_Problem to solve_:
Restate word for word the lines of the listing below, from its first line through the line with "camera: 15 degrees left, 5 degrees down", without the pictures.
=== Section Start ===
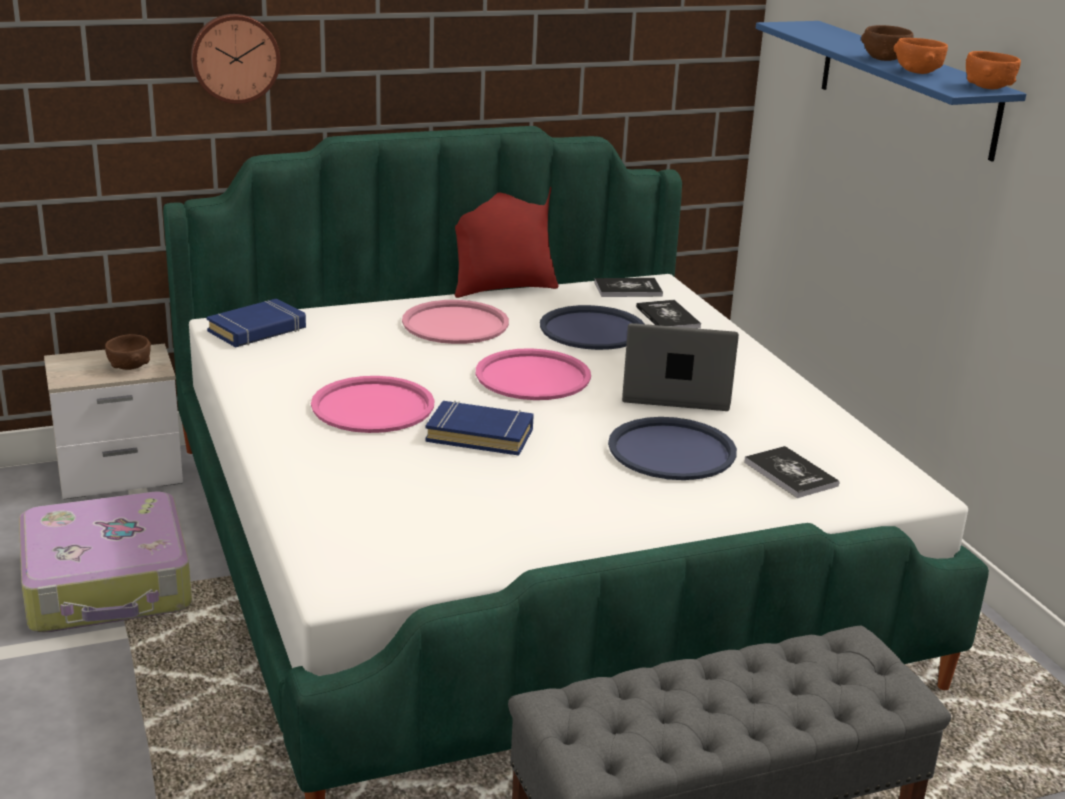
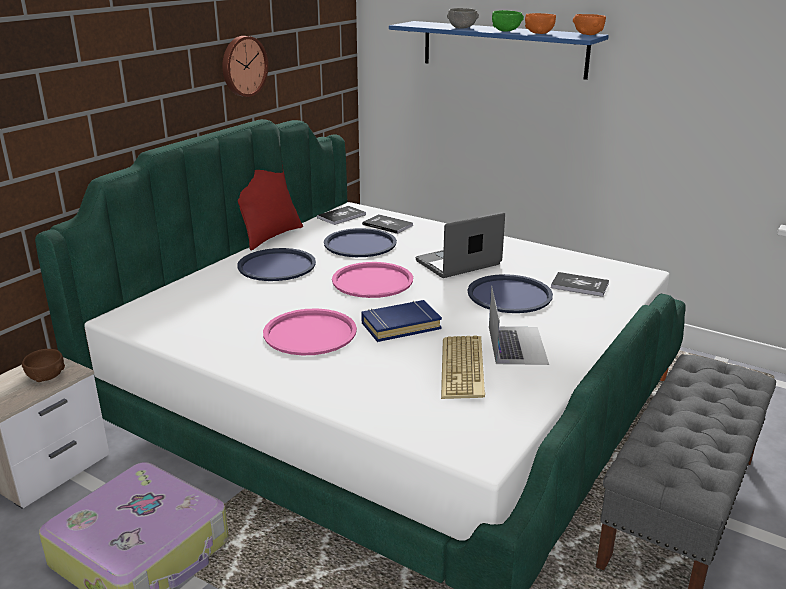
camera: 35 degrees left, 0 degrees up
(235, 58) = (65, 100): wall clock -> wall clock (243, 66)
(257, 330) = (150, 312): blue book -> none
(455, 324) = (277, 266): pink tray -> blue tray
(470, 504) = (464, 368): none -> keyboard
(576, 506) = (517, 345): none -> laptop
(839, 44) = (462, 28): none -> grey bowl
(885, 59) = (506, 31): brown bowl -> green bowl

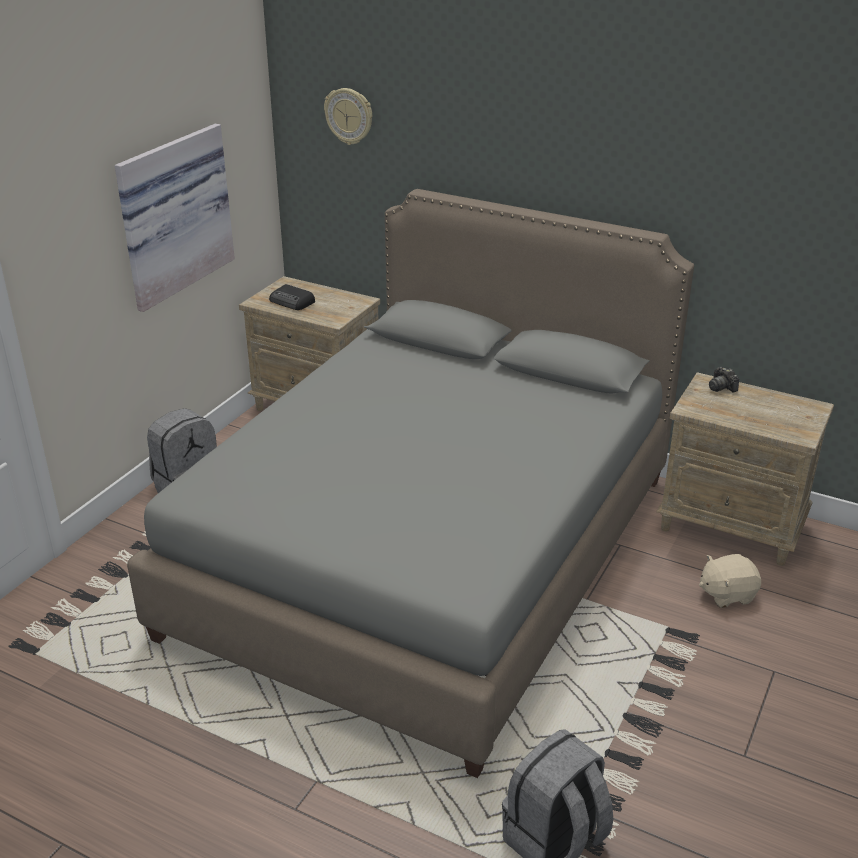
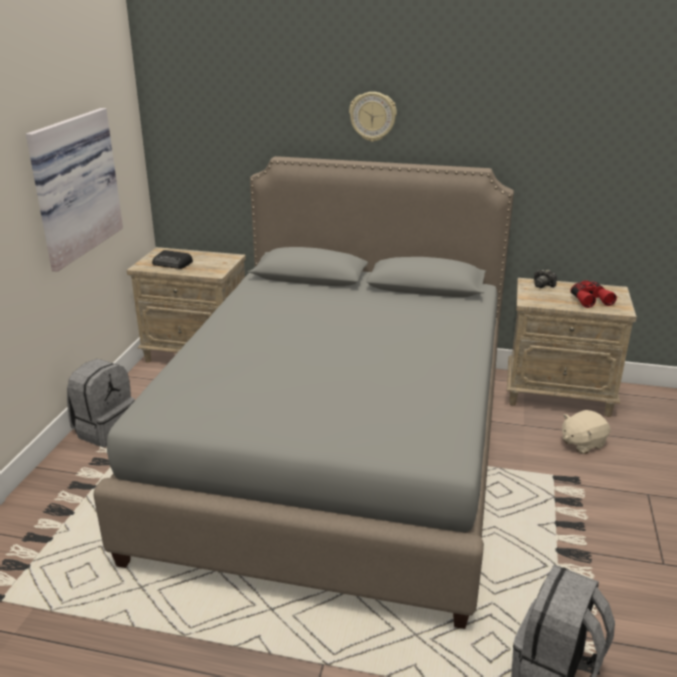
camera: 15 degrees left, 5 degrees down
(349, 116) = (211, 101): wall clock -> wall clock (373, 116)
(769, 416) = (589, 299): none -> red binoculars

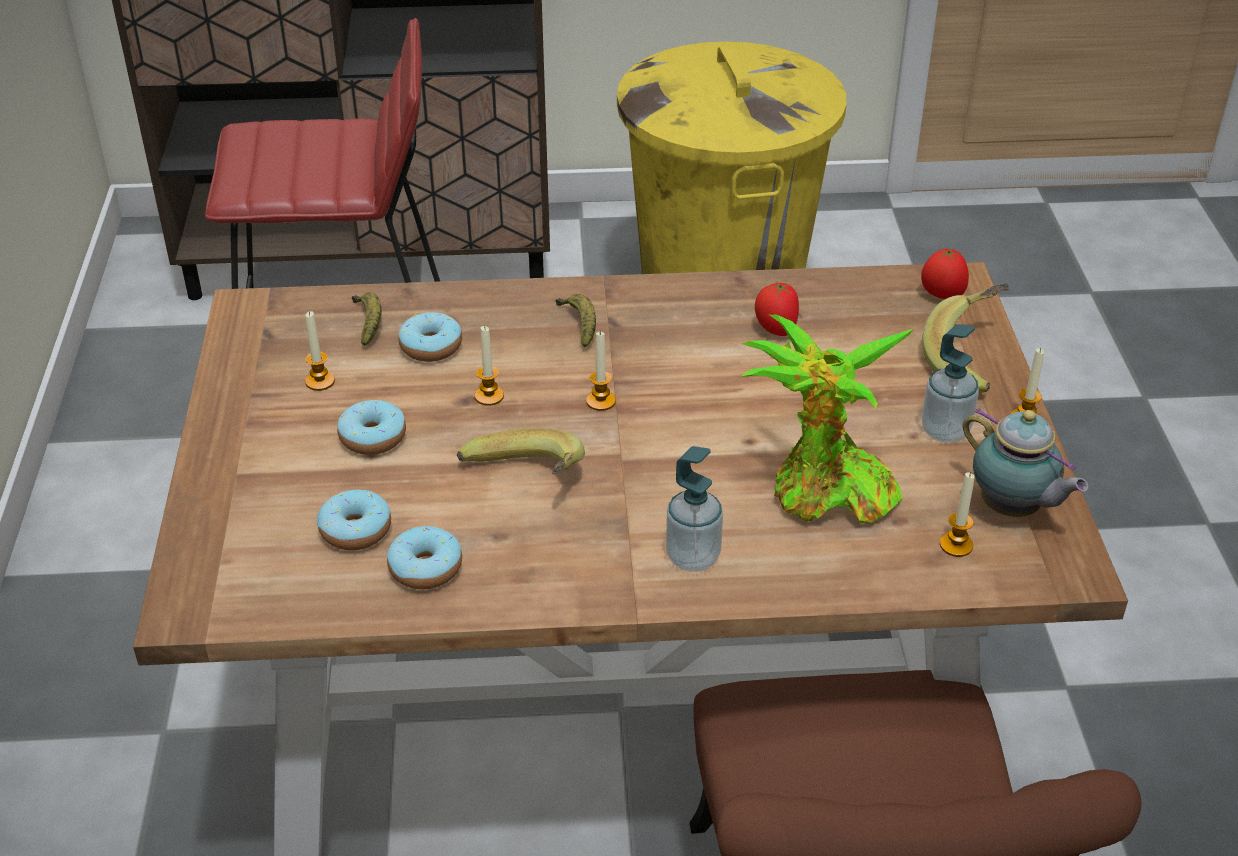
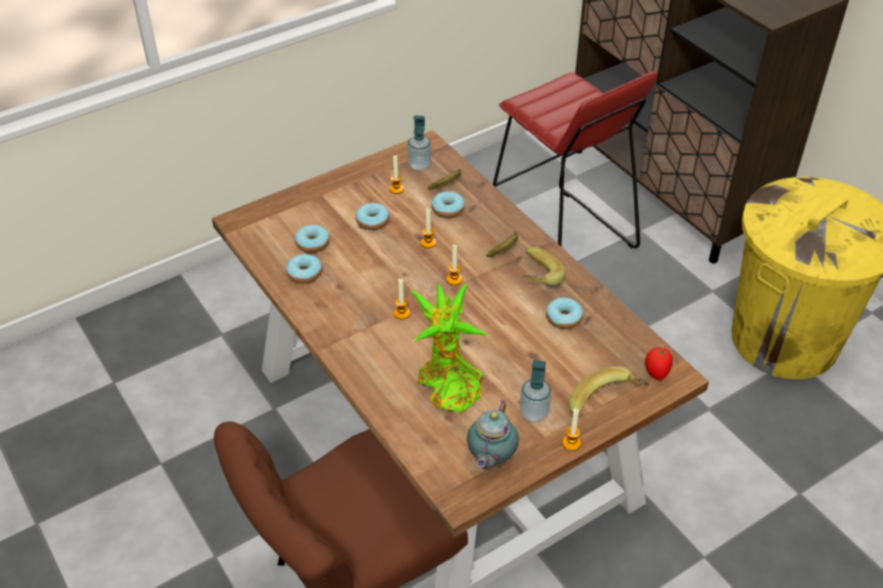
camera: 60 degrees right, 5 degrees up
(524, 483) = (378, 279): banana -> banana (534, 279)
(693, 557) = (369, 353): soap dispenser -> soap dispenser (419, 165)
(775, 330) = (563, 318): tomato -> donut
(956, 545) = (445, 446): candle -> candle (401, 313)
=== Section End ===
_Expected answer_:
camera: 35 degrees left, 0 degrees up
(235, 58) = (65, 100): wall clock -> wall clock (243, 66)
(257, 330) = (150, 312): blue book -> none
(455, 324) = (277, 266): pink tray -> blue tray
(470, 504) = (464, 368): none -> keyboard
(576, 506) = (517, 345): none -> laptop
(839, 44) = (462, 28): none -> grey bowl
(885, 59) = (506, 31): brown bowl -> green bowl

camera: 15 degrees left, 5 degrees down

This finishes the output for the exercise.